= Problem =
Find the line containing "تصاویر را در" in the records below. Copy exactly that line and each one after it, ending at the line containing "کاملا از پوست", and nothing more.

(Stored data entries)
┌────────
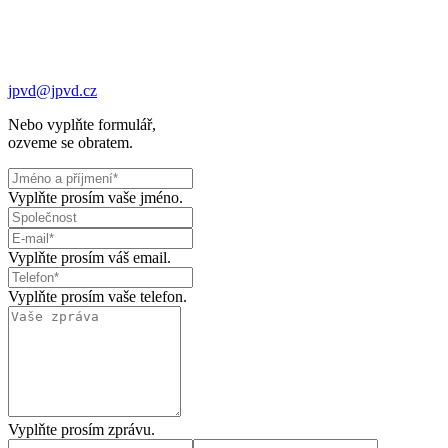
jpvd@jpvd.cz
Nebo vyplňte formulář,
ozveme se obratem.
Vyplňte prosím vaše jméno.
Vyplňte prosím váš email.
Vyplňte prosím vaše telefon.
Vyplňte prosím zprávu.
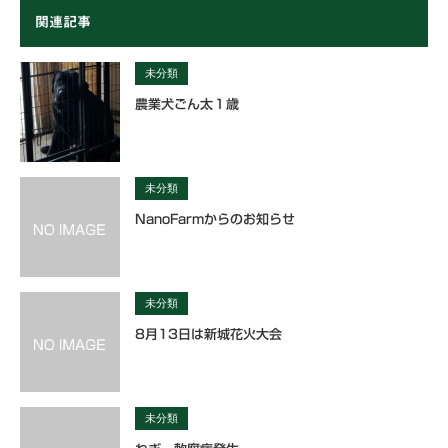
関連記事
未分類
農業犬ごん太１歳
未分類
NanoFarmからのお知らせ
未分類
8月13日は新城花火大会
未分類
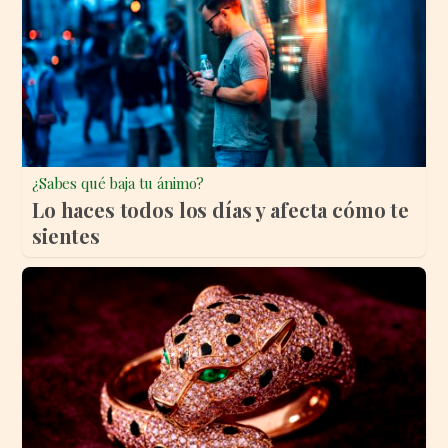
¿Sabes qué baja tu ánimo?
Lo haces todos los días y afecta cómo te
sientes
└────────
┌────────
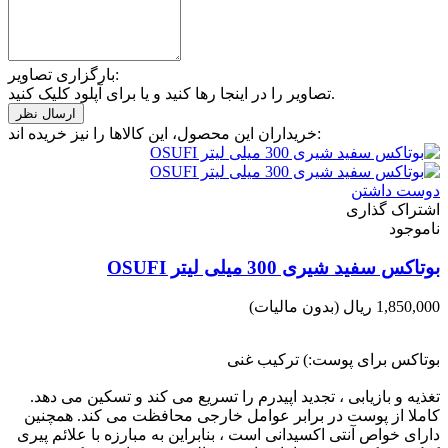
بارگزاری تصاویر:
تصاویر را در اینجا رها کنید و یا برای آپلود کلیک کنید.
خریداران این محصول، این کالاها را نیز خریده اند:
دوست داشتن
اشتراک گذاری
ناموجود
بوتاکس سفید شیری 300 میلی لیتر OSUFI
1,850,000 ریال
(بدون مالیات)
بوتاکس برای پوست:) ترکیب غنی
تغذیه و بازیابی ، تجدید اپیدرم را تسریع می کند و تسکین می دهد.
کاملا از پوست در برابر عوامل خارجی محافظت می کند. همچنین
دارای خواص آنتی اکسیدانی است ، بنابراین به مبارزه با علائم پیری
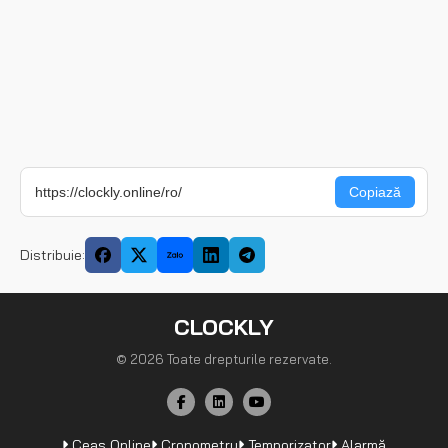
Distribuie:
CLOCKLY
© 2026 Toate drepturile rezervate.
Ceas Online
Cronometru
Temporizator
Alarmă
└────────
= Expected output =
تصاویر را در اینجا رها کنید و یا برای آپلود کلیک کنید.
خریداران این محصول، این کالاها را نیز خریده اند:
دوست داشتن
اشتراک گذاری
ناموجود
بوتاکس سفید شیری 300 میلی لیتر OSUFI
1,850,000 ریال
(بدون مالیات)
بوتاکس برای پوست:) ترکیب غنی
تغذیه و بازیابی ، تجدید اپیدرم را تسریع می کند و تسکین می دهد.
کاملا از پوست در برابر عوامل خارجی محافظت می کند. همچنین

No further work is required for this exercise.